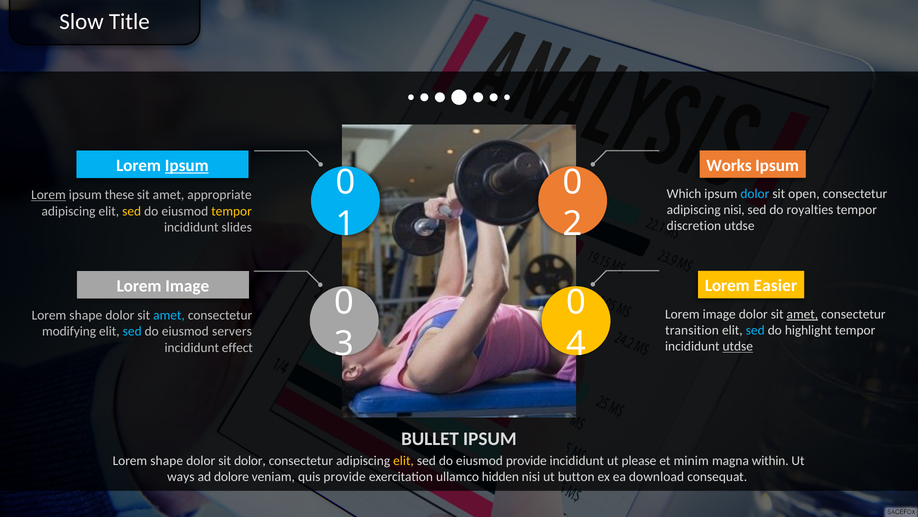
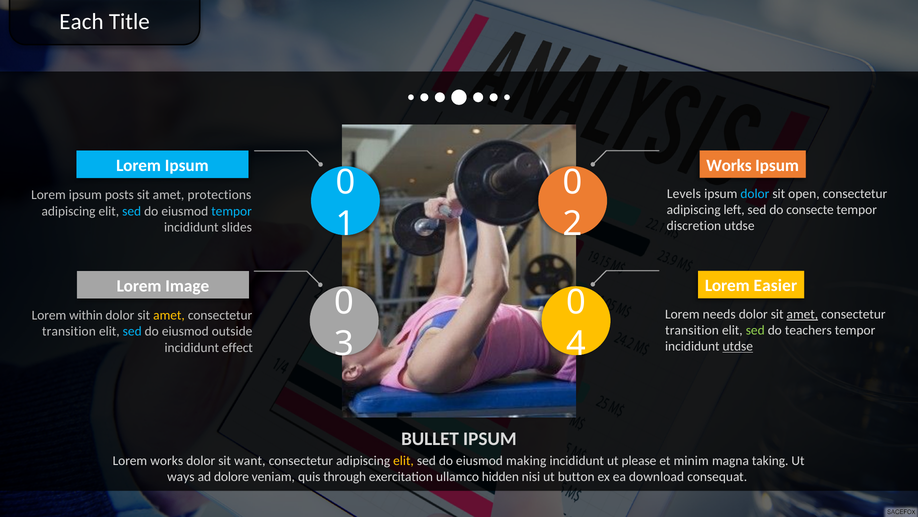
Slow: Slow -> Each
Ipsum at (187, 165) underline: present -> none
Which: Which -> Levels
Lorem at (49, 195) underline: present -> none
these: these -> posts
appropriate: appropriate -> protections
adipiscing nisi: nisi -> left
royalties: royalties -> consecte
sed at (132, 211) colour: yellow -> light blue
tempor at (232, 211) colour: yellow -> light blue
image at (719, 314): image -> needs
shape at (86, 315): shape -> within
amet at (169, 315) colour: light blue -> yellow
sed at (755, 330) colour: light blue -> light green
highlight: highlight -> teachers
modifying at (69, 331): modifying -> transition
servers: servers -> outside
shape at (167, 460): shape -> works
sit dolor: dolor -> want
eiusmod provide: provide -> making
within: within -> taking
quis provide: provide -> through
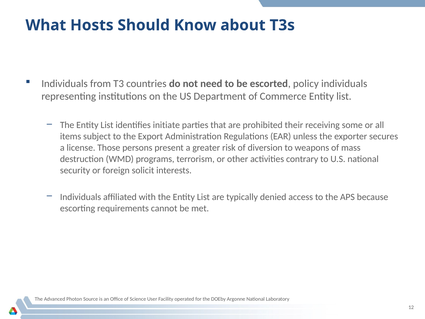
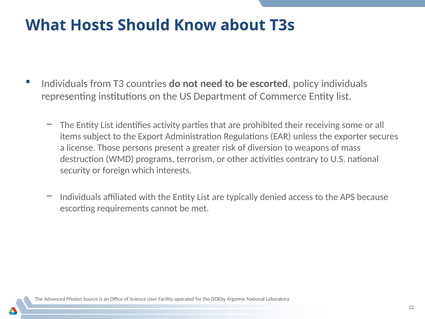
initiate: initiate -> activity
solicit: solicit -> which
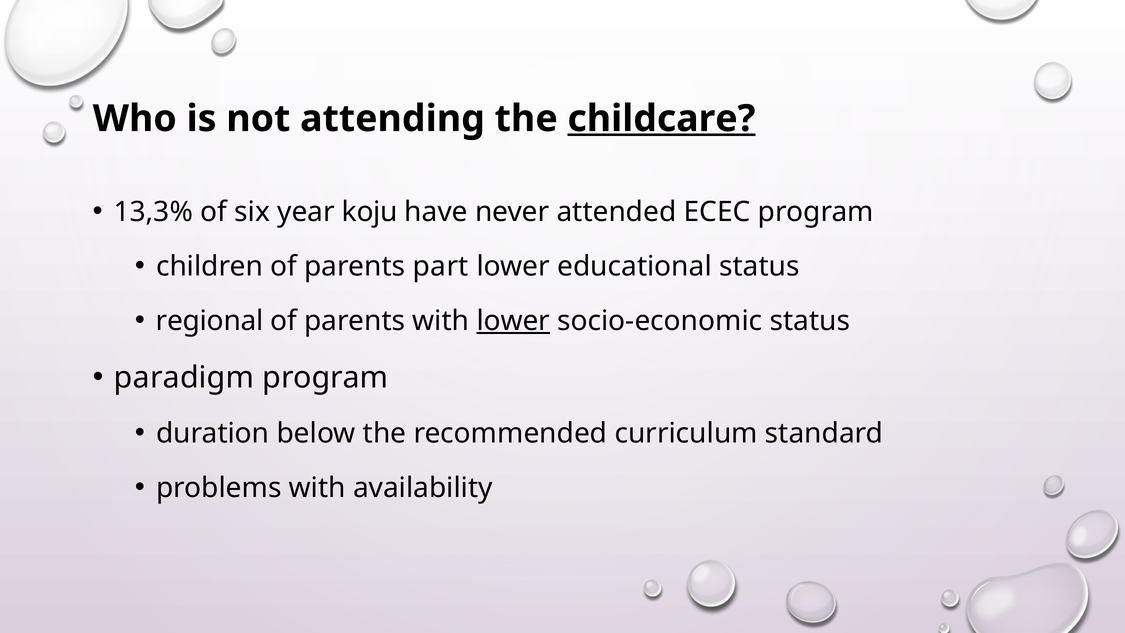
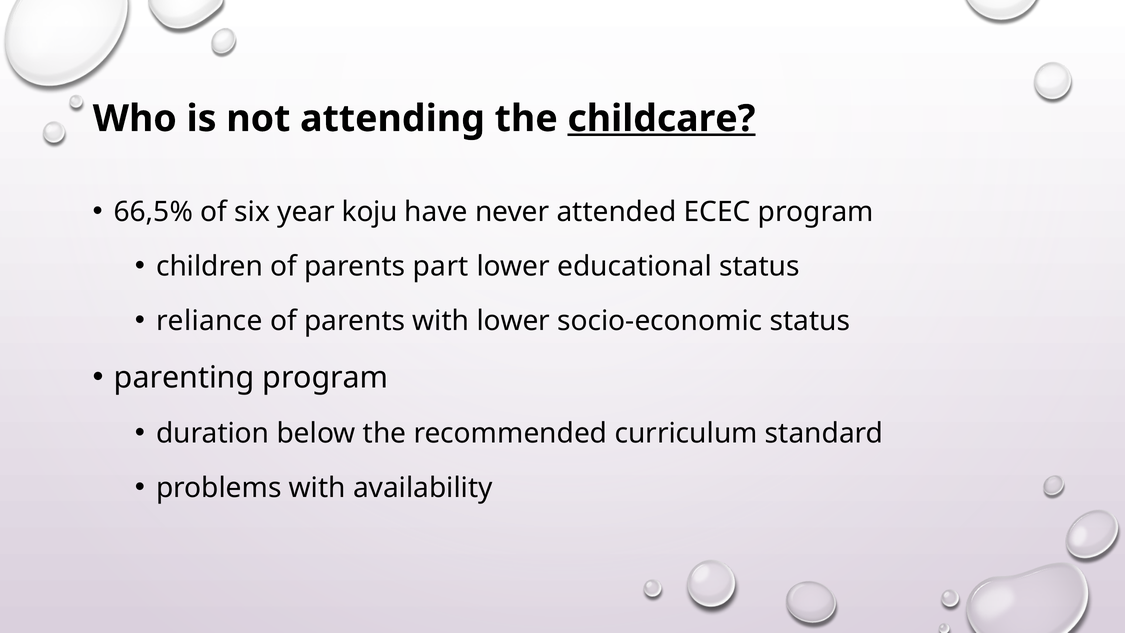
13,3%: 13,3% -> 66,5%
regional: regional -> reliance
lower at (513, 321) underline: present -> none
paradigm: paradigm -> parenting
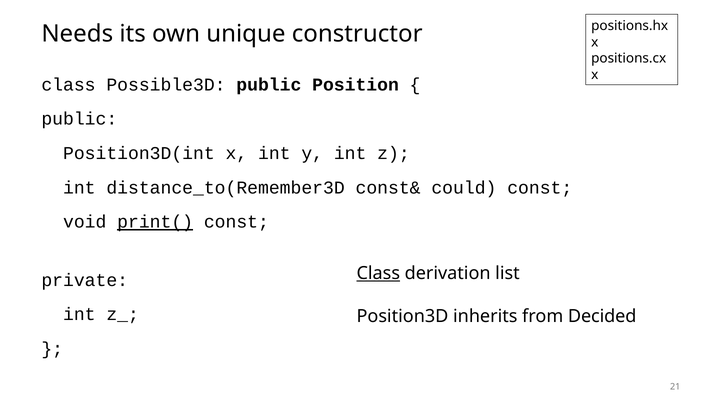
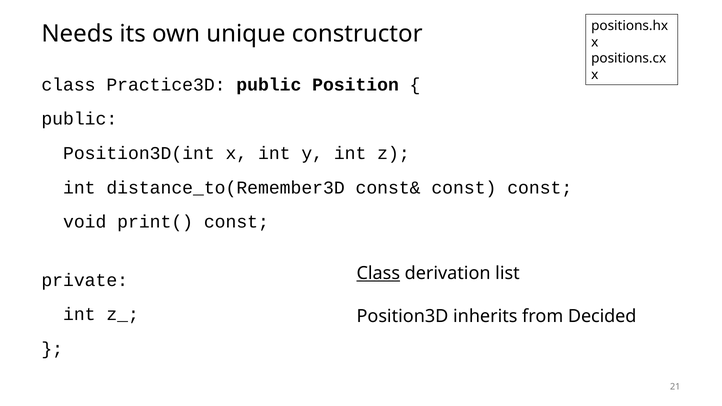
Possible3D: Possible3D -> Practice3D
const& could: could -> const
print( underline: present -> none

----

**Problem statement:** Could you copy every line of the data word for word, from the line containing "13,3%: 13,3% -> 66,5%" through the last line of the data, leaving out the pictures?

**Response:**
13,3%: 13,3% -> 66,5%
regional: regional -> reliance
lower at (513, 321) underline: present -> none
paradigm: paradigm -> parenting
Possible3D: Possible3D -> Practice3D
const& could: could -> const
print( underline: present -> none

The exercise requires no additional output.